The same hyperparameters (MD strategy, as well as CNN architecture and augmentation strategy determined previously) are used in all MD experiments.

Table 5 reports the mAUC on the validation subset of each dataset for the MD network using the aforementioned MD strategies. This table reveals that the MD Equal showed the best results for most considered datasets. Thus, this strategy was selected in all our experiments for the MD network.

Table 5 mAUC on the validation subset of each dataset for the MD Equal, the MD Proportional and the MD Uniform strategies using tf_efficientnet_b5_ns with Randaugment.

Main outcome measure

The SD and MD networks were evaluated using AUCs calculated independently for each test dataset and for each anomaly class of the ODIR annotation system (except H and C for OphtaMaine, and H for RIADD—see Results Section). A total of 25 AUCs were thus computed for each network (4 test datasets \(\times\) 7 classes \(-\) 3 exclusions).
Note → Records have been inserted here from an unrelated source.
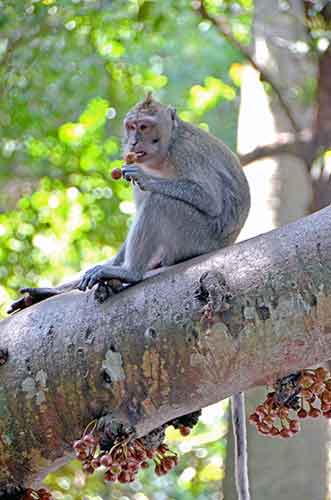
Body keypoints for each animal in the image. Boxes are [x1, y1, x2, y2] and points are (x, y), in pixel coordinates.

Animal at [7, 94, 252, 500]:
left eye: (146, 126)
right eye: (132, 126)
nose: (134, 142)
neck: (164, 153)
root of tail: (224, 246)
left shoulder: (185, 155)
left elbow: (205, 197)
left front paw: (146, 178)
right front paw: (57, 287)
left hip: (195, 237)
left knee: (161, 203)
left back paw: (130, 274)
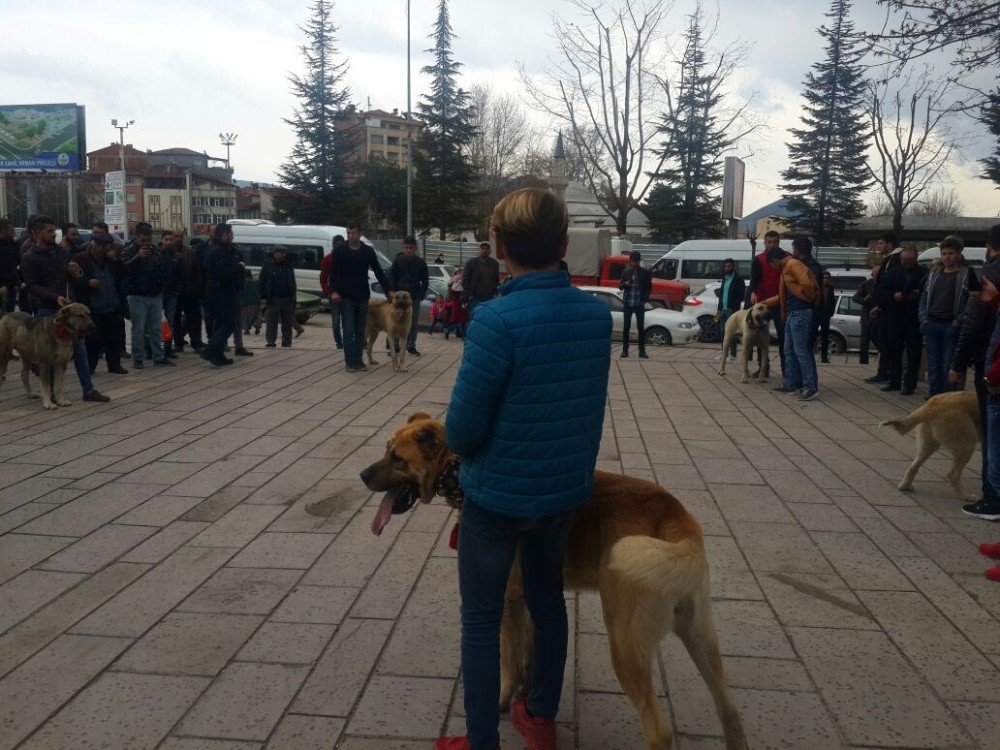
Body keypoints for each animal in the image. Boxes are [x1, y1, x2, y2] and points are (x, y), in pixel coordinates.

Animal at [360, 414, 744, 748]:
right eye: (385, 449)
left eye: (396, 458)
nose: (362, 474)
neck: (458, 470)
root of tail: (677, 519)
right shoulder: (532, 598)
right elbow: (532, 653)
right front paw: (530, 700)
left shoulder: (506, 602)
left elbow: (510, 663)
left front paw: (503, 702)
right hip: (700, 637)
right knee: (730, 710)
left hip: (625, 645)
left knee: (659, 732)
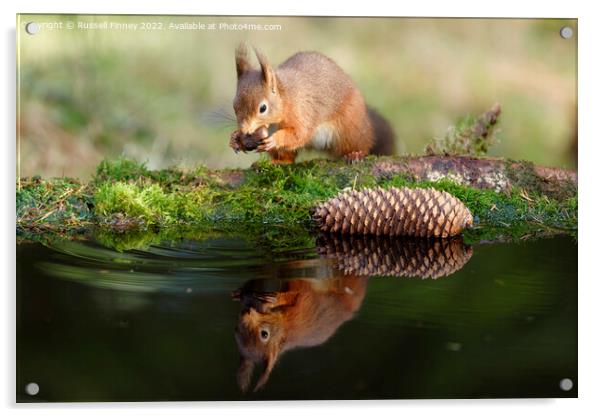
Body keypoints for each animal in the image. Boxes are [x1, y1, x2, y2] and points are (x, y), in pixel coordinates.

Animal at [227, 43, 392, 164]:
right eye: (234, 106)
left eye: (263, 108)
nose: (245, 130)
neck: (286, 97)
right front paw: (235, 138)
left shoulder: (302, 111)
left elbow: (299, 133)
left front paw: (275, 139)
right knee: (288, 158)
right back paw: (278, 162)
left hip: (351, 128)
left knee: (361, 144)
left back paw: (355, 154)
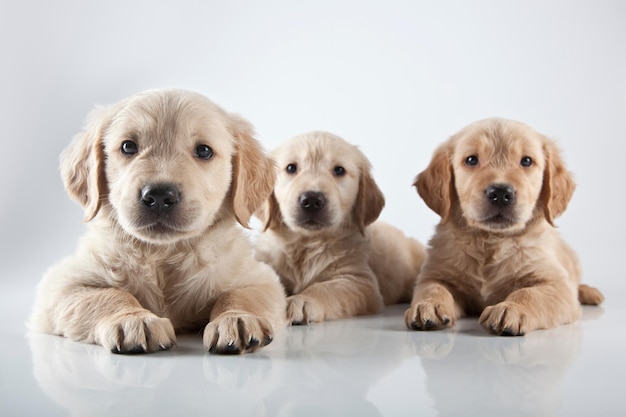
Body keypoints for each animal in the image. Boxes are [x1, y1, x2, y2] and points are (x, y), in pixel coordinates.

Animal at [28, 89, 284, 352]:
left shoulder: (261, 278)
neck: (163, 254)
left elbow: (239, 295)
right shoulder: (61, 284)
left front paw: (237, 318)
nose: (159, 196)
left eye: (204, 151)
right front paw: (133, 320)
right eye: (128, 146)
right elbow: (107, 295)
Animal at [254, 132, 424, 324]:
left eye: (339, 170)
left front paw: (301, 300)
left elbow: (324, 289)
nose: (311, 200)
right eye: (291, 168)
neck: (306, 244)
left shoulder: (358, 281)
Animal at [402, 117, 604, 334]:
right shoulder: (435, 274)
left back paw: (590, 292)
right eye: (471, 160)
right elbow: (433, 287)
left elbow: (529, 294)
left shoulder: (558, 285)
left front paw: (510, 309)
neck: (491, 240)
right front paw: (428, 305)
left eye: (526, 161)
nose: (500, 193)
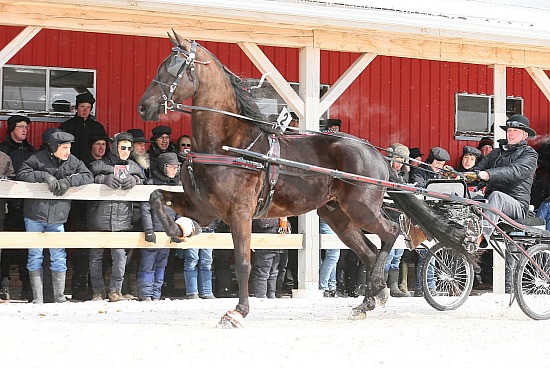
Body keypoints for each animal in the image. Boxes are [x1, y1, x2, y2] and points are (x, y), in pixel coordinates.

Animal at [139, 31, 466, 324]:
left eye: (172, 67)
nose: (144, 106)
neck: (227, 143)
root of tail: (373, 151)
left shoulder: (239, 212)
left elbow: (243, 262)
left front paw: (237, 312)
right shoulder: (204, 209)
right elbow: (155, 196)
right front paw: (176, 229)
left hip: (361, 207)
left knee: (389, 233)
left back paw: (375, 291)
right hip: (336, 215)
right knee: (369, 250)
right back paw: (369, 299)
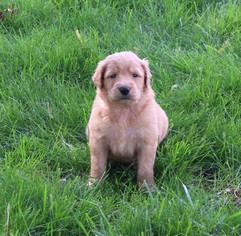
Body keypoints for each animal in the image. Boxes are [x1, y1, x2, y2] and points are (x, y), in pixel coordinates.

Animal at [86, 51, 168, 186]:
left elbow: (145, 168)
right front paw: (94, 185)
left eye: (135, 75)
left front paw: (147, 188)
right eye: (113, 75)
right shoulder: (98, 140)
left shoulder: (147, 142)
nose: (124, 89)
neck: (124, 111)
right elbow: (97, 165)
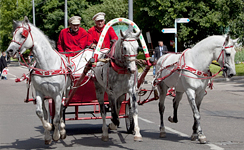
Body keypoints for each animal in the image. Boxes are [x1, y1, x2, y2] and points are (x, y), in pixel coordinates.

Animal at [6, 16, 71, 144]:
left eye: (23, 35)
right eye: (13, 33)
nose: (9, 51)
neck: (47, 65)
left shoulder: (57, 94)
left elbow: (56, 118)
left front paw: (56, 135)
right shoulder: (39, 93)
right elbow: (40, 113)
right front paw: (48, 130)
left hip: (64, 93)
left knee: (61, 109)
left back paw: (62, 130)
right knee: (46, 112)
To assess the generality of the MD network, a leave-one-dataset-out experiment was conducted: each of the four datasets, in turn, was set fully aside for testing, i.e. its training and validation subsets were ignored. Next, a statistical evaluation was performed to compare the 25 test AUCs obtained when the corresponding training/validation datasets are ignored to those obtained when they are used. Since the AUC differences were not normally distributed and the number of paired samples (25) is less than 30, the paired samples Wilcoxon test35 was applied, instead of the usual paired samples t-test. Note that, in the leave-one-dataset-out experiment, each dataset is excluded from a single 3-tuple of datasets, but it is included in three: the one leading to the lowest mAUC was used in the comparison.

Furthermore, to compare the generality of the SD and MD networks, we also applied the paired samples Wilcoxon test to investigate whether the test AUCs obtained with the SD network are significantly different from those obtained with the MD network, when the corresponding training and validation datasets are included.